Raw data |
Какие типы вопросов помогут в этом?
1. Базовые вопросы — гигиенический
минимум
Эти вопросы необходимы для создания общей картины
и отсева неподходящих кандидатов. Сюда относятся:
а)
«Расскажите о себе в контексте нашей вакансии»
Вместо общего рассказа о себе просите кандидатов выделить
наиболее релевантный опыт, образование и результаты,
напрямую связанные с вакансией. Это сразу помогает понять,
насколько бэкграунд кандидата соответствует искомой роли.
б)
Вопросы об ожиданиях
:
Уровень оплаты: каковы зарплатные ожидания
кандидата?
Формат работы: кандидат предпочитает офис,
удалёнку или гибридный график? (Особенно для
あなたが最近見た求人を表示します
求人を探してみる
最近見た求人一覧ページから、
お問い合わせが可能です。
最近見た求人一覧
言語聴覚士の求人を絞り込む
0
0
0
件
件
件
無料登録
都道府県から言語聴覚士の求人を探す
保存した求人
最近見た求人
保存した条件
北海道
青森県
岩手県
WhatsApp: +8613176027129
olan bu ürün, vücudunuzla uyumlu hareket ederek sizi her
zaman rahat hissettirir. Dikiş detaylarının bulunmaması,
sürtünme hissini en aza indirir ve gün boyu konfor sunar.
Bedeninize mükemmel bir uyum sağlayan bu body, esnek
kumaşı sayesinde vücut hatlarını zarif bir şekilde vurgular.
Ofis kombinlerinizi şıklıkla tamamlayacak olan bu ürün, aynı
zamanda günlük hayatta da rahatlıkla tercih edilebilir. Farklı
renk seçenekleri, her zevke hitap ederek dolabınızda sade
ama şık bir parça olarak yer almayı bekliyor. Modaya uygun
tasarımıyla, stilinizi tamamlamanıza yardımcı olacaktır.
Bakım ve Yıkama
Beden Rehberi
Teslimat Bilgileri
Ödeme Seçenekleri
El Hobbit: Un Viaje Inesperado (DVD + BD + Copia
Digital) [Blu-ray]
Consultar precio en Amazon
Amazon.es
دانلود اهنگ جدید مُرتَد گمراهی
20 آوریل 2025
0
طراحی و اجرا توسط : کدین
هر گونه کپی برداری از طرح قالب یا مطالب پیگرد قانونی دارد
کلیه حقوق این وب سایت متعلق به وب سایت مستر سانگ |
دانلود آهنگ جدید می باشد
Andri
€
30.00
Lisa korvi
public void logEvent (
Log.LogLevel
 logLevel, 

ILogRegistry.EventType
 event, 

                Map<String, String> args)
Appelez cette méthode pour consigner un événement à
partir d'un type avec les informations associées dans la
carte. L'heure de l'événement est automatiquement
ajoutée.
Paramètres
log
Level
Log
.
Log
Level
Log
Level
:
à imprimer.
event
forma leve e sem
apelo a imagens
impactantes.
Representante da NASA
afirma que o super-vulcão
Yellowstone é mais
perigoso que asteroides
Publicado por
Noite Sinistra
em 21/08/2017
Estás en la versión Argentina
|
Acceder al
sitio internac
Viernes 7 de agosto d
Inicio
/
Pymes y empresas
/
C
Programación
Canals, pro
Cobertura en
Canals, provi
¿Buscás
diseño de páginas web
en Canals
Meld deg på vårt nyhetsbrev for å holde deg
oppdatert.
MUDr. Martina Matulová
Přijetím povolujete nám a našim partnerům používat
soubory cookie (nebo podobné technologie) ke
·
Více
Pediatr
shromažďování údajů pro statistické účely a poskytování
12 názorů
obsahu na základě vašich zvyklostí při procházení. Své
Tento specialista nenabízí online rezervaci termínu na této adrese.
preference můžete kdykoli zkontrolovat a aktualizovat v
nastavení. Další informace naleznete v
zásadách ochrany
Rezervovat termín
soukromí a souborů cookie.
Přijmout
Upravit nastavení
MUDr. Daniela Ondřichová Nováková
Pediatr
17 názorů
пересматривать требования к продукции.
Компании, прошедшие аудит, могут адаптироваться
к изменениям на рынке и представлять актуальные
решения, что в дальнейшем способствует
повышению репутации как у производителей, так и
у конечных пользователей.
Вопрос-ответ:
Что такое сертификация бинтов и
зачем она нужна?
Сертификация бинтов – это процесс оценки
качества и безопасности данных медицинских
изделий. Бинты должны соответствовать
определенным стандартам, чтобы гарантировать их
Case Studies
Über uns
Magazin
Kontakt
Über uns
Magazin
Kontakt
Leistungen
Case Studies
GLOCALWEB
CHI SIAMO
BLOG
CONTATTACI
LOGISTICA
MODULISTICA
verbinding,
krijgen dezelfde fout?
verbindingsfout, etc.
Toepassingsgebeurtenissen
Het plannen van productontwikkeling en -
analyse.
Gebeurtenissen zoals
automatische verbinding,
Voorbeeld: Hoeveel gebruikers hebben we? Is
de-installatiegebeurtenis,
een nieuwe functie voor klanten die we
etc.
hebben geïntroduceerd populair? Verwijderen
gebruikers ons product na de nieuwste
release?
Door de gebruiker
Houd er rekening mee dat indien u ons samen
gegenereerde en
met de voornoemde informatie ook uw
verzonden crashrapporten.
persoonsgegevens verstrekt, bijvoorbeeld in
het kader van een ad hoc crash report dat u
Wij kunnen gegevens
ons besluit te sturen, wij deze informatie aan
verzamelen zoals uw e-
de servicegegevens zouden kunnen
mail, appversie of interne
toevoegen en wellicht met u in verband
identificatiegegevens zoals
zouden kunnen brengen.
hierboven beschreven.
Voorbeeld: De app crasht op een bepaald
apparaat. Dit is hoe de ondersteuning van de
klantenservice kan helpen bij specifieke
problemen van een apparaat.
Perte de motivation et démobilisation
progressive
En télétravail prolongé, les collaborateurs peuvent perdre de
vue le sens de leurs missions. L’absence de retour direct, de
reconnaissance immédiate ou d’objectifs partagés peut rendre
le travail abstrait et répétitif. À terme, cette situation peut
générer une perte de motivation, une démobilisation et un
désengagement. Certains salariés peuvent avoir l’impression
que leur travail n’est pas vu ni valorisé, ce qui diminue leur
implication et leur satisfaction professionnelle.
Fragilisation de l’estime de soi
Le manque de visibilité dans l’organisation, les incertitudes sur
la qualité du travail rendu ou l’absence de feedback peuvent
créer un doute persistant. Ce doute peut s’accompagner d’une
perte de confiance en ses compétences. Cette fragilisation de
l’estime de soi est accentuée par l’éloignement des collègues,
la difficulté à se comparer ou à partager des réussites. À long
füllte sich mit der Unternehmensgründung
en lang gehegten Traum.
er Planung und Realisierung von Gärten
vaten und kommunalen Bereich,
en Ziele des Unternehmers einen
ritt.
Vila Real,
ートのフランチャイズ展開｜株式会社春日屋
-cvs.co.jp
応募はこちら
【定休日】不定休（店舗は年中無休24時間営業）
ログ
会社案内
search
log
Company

What is expected |
The response should hold exactly the lines starting at the line with "качества и безопасности данных медицинских" and ending at the line with "MODULISTICA", and no other line of the material above.

Solution |
качества и безопасности данных медицинских
изделий. Бинты должны соответствовать
определенным стандартам, чтобы гарантировать их
Case Studies
Über uns
Magazin
Kontakt
Über uns
Magazin
Kontakt
Leistungen
Case Studies
GLOCALWEB
CHI SIAMO
BLOG
CONTATTACI
LOGISTICA
MODULISTICA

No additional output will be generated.